Records shown
----

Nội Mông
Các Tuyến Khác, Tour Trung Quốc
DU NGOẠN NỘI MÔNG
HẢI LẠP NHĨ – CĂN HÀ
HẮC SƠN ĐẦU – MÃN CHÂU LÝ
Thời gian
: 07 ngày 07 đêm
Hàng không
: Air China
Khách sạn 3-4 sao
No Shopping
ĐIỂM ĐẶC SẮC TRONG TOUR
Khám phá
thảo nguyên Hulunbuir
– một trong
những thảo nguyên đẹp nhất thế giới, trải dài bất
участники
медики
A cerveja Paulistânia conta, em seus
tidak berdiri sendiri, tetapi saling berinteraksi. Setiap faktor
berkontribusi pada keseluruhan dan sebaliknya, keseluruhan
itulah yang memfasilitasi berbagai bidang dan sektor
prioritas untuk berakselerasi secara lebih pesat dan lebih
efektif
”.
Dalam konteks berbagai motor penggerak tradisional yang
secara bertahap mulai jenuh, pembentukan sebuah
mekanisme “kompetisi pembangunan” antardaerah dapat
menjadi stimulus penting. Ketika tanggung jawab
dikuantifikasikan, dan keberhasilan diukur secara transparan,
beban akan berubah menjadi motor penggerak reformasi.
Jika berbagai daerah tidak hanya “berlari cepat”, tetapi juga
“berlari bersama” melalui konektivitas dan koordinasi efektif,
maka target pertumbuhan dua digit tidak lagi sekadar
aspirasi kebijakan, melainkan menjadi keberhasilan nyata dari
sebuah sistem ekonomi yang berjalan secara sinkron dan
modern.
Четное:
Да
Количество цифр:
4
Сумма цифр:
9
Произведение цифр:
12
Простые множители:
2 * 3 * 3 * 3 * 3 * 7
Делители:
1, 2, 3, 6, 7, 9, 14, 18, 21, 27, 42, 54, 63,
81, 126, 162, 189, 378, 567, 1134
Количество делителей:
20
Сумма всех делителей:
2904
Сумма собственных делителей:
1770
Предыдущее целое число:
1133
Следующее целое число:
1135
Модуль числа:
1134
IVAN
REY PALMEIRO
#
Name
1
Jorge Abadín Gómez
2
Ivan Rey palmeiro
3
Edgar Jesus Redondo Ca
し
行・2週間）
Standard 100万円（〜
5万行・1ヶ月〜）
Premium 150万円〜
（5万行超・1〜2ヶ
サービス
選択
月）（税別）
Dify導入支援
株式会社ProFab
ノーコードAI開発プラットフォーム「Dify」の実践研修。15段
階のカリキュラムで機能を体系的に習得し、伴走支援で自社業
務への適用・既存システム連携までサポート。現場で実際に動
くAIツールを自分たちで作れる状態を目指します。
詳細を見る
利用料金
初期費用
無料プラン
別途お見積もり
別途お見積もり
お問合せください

----

Your goal
The range begins at the line containing "2 * 3 * 3 * 3 * 3 * 7" and ends at the last line of the entries; reproduce it exactly.

Exercise answer
2 * 3 * 3 * 3 * 3 * 7
Делители:
1, 2, 3, 6, 7, 9, 14, 18, 21, 27, 42, 54, 63,
81, 126, 162, 189, 378, 567, 1134
Количество делителей:
20
Сумма всех делителей:
2904
Сумма собственных делителей:
1770
Предыдущее целое число:
1133
Следующее целое число:
1135
Модуль числа:
1134
IVAN
REY PALMEIRO
#
Name
1
Jorge Abadín Gómez
2
Ivan Rey palmeiro
3
Edgar Jesus Redondo Ca
し
行・2週間）
Standard 100万円（〜
5万行・1ヶ月〜）
Premium 150万円〜
（5万行超・1〜2ヶ
サービス
選択
月）（税別）
Dify導入支援
株式会社ProFab
ノーコードAI開発プラットフォーム「Dify」の実践研修。15段
階のカリキュラムで機能を体系的に習得し、伴走支援で自社業
務への適用・既存システム連携までサポート。現場で実際に動
くAIツールを自分たちで作れる状態を目指します。
詳細を見る
利用料金
初期費用
無料プラン
別途お見積もり
別途お見積もり
お問合せください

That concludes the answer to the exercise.